We’ll be keeping a close eye on data points for engagement rates on these new placements vs traditional SERP placements: Will featuring within an AI response give a user more confidence that your product/service is going to match their needs, or could it impact the trust the user places in the AI response when monetisation is introduced? Time will tell.

Will featuring within an AI response give a user more confidence that your product/service is going to match their needs, or could it impact the trust the user places in the AI response when monetisation is introduced? Time will tell.

4. Expansions to visual ads formats will enhance the reach of Demand Gen campaigns
Alongside pMax, Demand Gen was a hot topic throughout the two day GML event, and Google had a host of updates to announce for this campaign type within their keynote.

Newly announced Image-To-Video capabilities alongside new ‘Stickers’ overlays for YouTube shorts open up the access and interactivity of these asset types, while including an option for a user to swipe from a short directly into a branded YouTube page gives high-intent users an easy option to follow up on their interest after seeing the short-form content.

A natural step would be to create audience listings of users who have taken this step on the back of being initially engaged through short-form content, potentially giving advertisers another method of re-engaging with these users further down the funnel.

 

5. Brand guidelines
Google will soon be releasing a feature for advertisers to input brand fonts, colours and tones into their ad accounts, which will be factored into all AI asset creatives.

This is a big advantage for advertisers who have perhaps been sceptical of the brand safety side of AI assets up to now. This feature will help to ensure that AI generated assets not only tick all necessary brand boxes, but flow seamlessly into the on-site experience that a user can expect.

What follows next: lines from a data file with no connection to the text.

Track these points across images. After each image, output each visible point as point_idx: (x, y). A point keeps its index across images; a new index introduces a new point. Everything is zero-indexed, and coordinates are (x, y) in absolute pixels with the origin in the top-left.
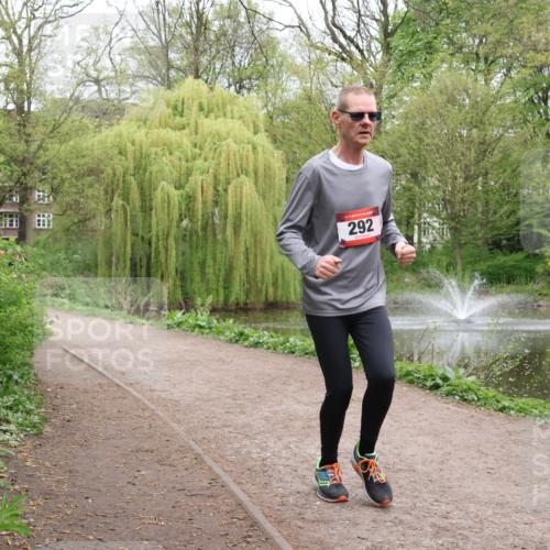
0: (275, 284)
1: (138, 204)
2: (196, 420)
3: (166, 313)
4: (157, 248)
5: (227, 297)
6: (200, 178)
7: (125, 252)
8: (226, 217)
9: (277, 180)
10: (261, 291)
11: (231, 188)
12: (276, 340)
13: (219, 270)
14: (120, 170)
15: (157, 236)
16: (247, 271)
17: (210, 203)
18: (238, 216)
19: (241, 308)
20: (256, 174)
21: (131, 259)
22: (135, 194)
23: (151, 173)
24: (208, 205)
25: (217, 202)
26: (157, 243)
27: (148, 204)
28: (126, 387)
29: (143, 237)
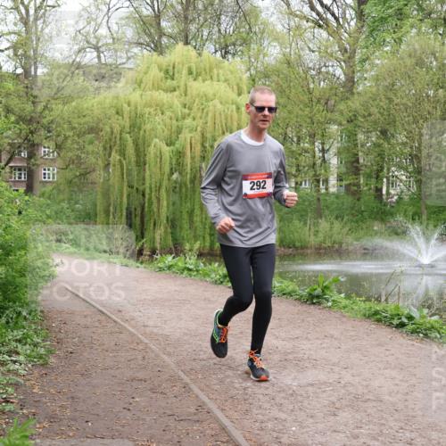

Brand safety is always a key consideration for advertisers, as well as KINESSO UK&I, and has always high on the agenda within discussions around “automation”. To see further focus in this area was pleasing and should help to encourage advertisers to lean into the new AI creative processes above.

 

Final Thoughts
Overall, GML delivered on the expectation of giving a peek at the future of AI within Google ad platforms, with some exciting innovations to come which we’re eager to put to the test. The event also served as a reminder that, while the advancements in AI have been moving at incredible speed and will continue to do so, it is still not a marketer in it’s own right.

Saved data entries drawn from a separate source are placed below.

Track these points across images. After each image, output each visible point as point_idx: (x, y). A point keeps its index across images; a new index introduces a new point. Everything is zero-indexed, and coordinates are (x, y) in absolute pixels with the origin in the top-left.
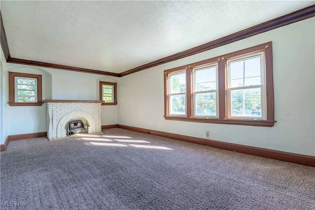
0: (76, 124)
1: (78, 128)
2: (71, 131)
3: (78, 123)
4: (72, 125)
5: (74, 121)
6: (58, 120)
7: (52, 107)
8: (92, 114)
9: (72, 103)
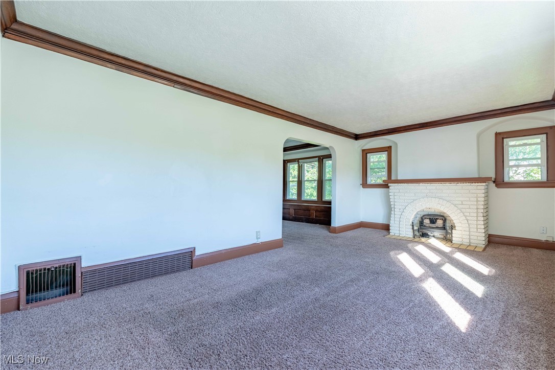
0: (433, 221)
1: (437, 228)
2: (425, 231)
3: (438, 220)
4: (427, 221)
5: (428, 215)
6: (402, 210)
7: (394, 191)
8: (461, 206)
9: (421, 184)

Google Ads VP & General Manager, Vidhya Srinivasan, summed this up well within the keynote, stating: “AI doesn’t have taste, it doesn’t have ingenuity, and then when it comes to advertising, it just does not have [a marketer’s] creativity, strategic insights and expertise... But AI can help, and will help.”

“AI doesn’t have taste, it doesn’t have ingenuity, and then when it comes to advertising, it just does not have [a marketer’s] creativity, strategic insights and expertise... But AI can help, and will help.”